Schemas are defined in a nested way. For example, you can specify the schemas for required keys of a dict or for constructor arguments of a class. The following keys have a special meaning.

Key Description
type Name of Python type Name of the Python type or base class.
module Where to import non-primitive types from.
default Parsed when the key is not specified.
arguments Mapping or single nested schema describing constructor arguments.
elements Nested schema of elements that are passed as a list to the constructor.
mapping Nested schema of values that are passed as a dict with string keys to the constructor.

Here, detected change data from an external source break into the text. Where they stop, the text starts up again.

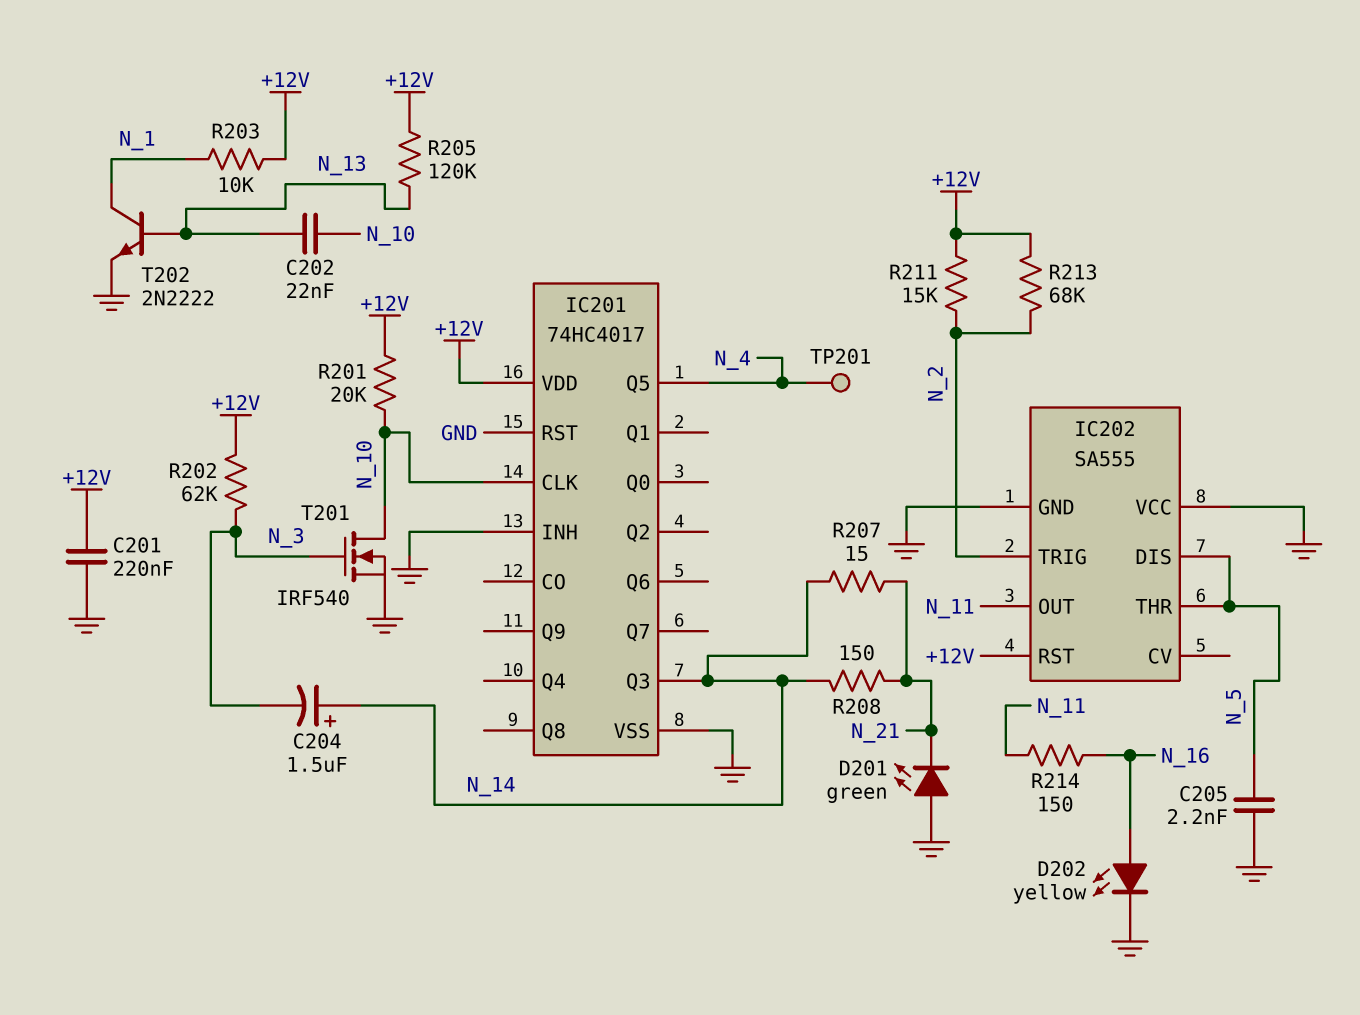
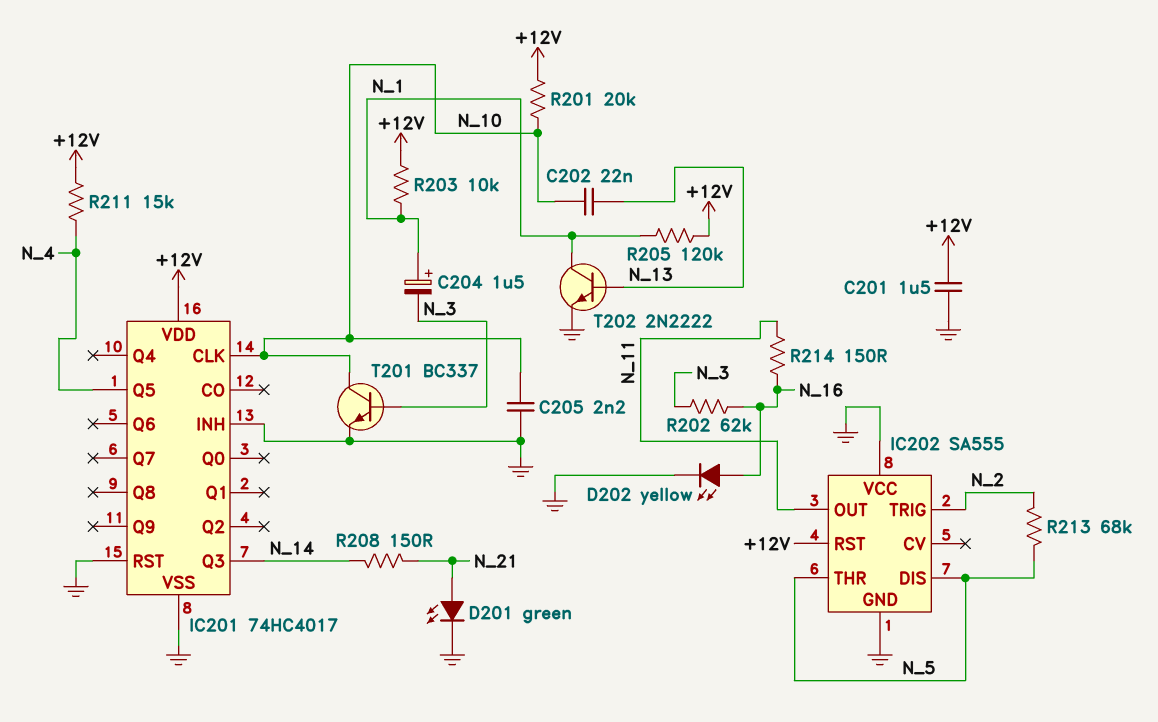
C201: 220nF (+12V, GND) -> 1.5uF (+12V, GND)
C204: 1.5uF (plus N_14, minus N_3) -> 1.5uF (plus N_1, minus N_3)
C205: 2.2nF (GND, N_5) -> 2.2nF (GND, N_10)
D201: LED green (A GND, K N_21) -> LED green (A N_21, K GND)
R202: 62k (+12V, N_3) -> 62k (N_3, N_16)
R205: 120k (+12V, N_13) -> 120k (+12V, N_1)
R207: 15 (N_14, N_21) -> none
R211: 15k (+12V, N_2) -> 15k (+12V, N_4)
R213: 68k (+12V, N_2) -> 68k (N_2, N_5)
T201: NMOS IRF540 (G N_3, D N_10, S GND) -> NPN BC337 (B N_3, C N_10, E GND)
TP201: test point (N_4) -> none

Only one of arguments and elements and mapping can be specified at the same time. Also, those keys can only be parsed if a type is specified. Each schema is validated to ensure these constraints.

Example

Definition

cost: SquaredError
constraints:
- angle: 70
- angle: 120
distribution:
  type: Gaussian
  variance: 2.5

Schema

type: dict
mapping:
  cost:
    type: Cost
    module: mypackage.cost
  constraints:
    type: list
    elements:
      type: Constraint
      module: mypackage.constraint
      arguments:
        angle: {type: int}
  distribution:
    type: Distribution
    module: mypackage.distribution
    arguments:
      mean:
        type: float
        default: 0
  backup:
    type: bool
    default: false

Usage in Code

from definitions import Parser
from mypackage.cost import SquaredError
from mypackage.contraint import Constraint
from mypackage.distribution import Gaussian


parser = Parser('schema.yaml')
definition = parser('definition.yaml')

assert isinstance(definition.cost, SquaredError)

assert len(definition.constraints) == 2
assert all(isinstance(x, Constraint) for x in definition.constraints)
assert definition.constraints[0].angle == 70
assert definition.constraints[1].angle == 120

assert isinstance(definition.distribution, Gaussian)
assert definition.distribution.mean == 0
assert definition.distribution.variance == 2.5

Advanced Features

Access items in dict as properties

The attrdicts argument, which defaults to true, replaces all dict object in the definition with AttrDict. This is just a Python dict except keys can be accessed as attributes. You can also explicitly use this type in the schema to allow attribute access only for some of the dicts.

definition = Parser('schema.yaml', attrdicts=True)('definition.yaml')
assert definition.key == value

definition = Parser('schema.yaml', attrdicts=False)('definition.yaml')
assert definition['key'] == value

Collection of arbitrary types

Don't specify the value for the elements or mapping key.

type: list
elements:

Defaults for constructor arguments

It is recommended to define arguments defaults in the constructor of the base class. However, for standard types, it can make sense to define argument defaults.

type: date
module: datetime
arguments:
  year:
    type: int
    default: 2000
  month:
    type: int
    default: 1
  day:
    type: int
    default: 1

Unknown arguments

Keys without a special meaning will always be passed as keyword arguments to the constructur of the type. This allows subclasses to accept additional parameters that are not listed in the base constructor.

Shorter syntax

YAML provides a shorter syntax for mappings, that's similar to JSON. You can even use real JSON for your schemas and definitions since YAML is a superset of that.

type: date
module: datetime
arguments:
  year: {type: int, default: 2000}
  ...

Enumerations

All types will get instantiated normally but this doesn't work for Python enum. If you are interested in using enums, please comment on the issue.

Referencing dependencies

It's possible to reference keys in the definition or schema to use the instantiated objects in other places. For example, you can define a configuration object and construct several other objects from it. Just use $path.to.object either in the schema or definition. The dependency graph must be acyclic.